[jira] [Created] (MAHOUT-1884) Allow specification of dimensions of a DRM

Discussion:

Sebastian Schelter (JIRA)

2016-10-03 06:51:20 UTC

Sebastian Schelter created MAHOUT-1884:
------------------------------------------

Summary: Allow specification of dimensions of a DRM
Key: MAHOUT-1884
URL: https://issues.apache.org/jira/browse/MAHOUT-1884
Project: Mahout
Issue Type: Improvement
Affects Versions: 0.12.2
Reporter: Sebastian Schelter
Assignee: Sebastian Schelter
Priority: Minor

Currently, in many cases, a DRM must be read to compute its dimensions when a user calls nrow or ncol. This also implicitly caches the corresponding DRM.

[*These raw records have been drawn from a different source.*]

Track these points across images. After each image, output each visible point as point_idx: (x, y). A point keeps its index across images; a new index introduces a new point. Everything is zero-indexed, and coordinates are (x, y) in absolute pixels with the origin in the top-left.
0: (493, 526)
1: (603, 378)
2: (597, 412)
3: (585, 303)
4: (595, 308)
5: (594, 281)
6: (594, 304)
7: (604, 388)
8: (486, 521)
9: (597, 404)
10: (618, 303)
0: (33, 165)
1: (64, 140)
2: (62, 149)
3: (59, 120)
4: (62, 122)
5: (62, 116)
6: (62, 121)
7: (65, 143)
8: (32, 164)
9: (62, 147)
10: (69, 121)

In some cases, the user actually knows the matrix dimensions (e.g., when the matrices are synthetically generated, or when some metadata about them is known). In such cases, the user should be able to specify the dimensions upon creating the DRM and the caching should be avoided.

--
This message was sent by Atlassian JIRA
(v6.3.4#6332)

Dmitriy Lyubimov

2016-10-03 21:00:05 UTC

Permalink

this has been covered by drwWrap() signature from the very beginning.
I vote this as non-issue.

Post by Sebastian Schelter (JIRA)
------------------------------------------
Summary: Allow specification of dimensions of a DRM
Key: MAHOUT-1884
URL: https://issues.apache.org/jira/browse/MAHOUT-1884
Project: Mahout
Issue Type: Improvement
Affects Versions: 0.12.2
Reporter: Sebastian Schelter
Assignee: Sebastian Schelter
Priority: Minor
Currently, in many cases, a DRM must be read to compute its dimensions
when a user calls nrow or ncol. This also implicitly caches the
corresponding DRM.
In some cases, the user actually knows the matrix dimensions (e.g., when
the matrices are synthetically generated, or when some metadata about them
is known). In such cases, the user should be able to specify the dimensions
upon creating the DRM and the caching should be avoided.
--
This message was sent by Atlassian JIRA
(v6.3.4#6332)

Dmitriy Lyubimov (JIRA)

2016-10-03 21:12:20 UTC

Permalink

[ https://issues.apache.org/jira/browse/MAHOUT-1884?page=com.atlassian.jira.plugin.system.issuetabpanels:comment-tabpanel&focusedCommentId=15543437#comment-15543437 ]

Dmitriy Lyubimov commented on MAHOUT-1884:
------------------------------------------

Which api is this about specifically?

wrapping existing RDD (drmWrap() api) supports this.

Also note that for drms off disk, these are one-pass computations that are of cost no more than RDD$count(). Since for any dataset we call dfsRead(), the obvious intent is to use it, loading & caching is not doing any harm as that's what would happen anyway.

also, matrix dimensions are the most obvious ones but not everything that optimizer may need to analyze about the dataset (lazily). There are more heuristics about datasets that drmWrap() accepts (and even more that it doesn't).

if we are talking about cases where drmWrap() cannot be used for some reason, we probably should request metadata equivalent to what drmWrap() does, not just ncol, nrow.

Post by Sebastian Schelter (JIRA)
Allow specification of dimensions of a DRM
------------------------------------------
Key: MAHOUT-1884
URL: https://issues.apache.org/jira/browse/MAHOUT-1884
Project: Mahout
Issue Type: Improvement
Affects Versions: 0.12.2
Reporter: Sebastian Schelter
Assignee: Sebastian Schelter
Priority: Minor
Currently, in many cases, a DRM must be read to compute its dimensions when a user calls nrow or ncol. This also implicitly caches the corresponding DRM.
In some cases, the user actually knows the matrix dimensions (e.g., when the matrices are synthetically generated, or when some metadata about them is known). In such cases, the user should be able to specify the dimensions upon creating the DRM and the caching should be avoided.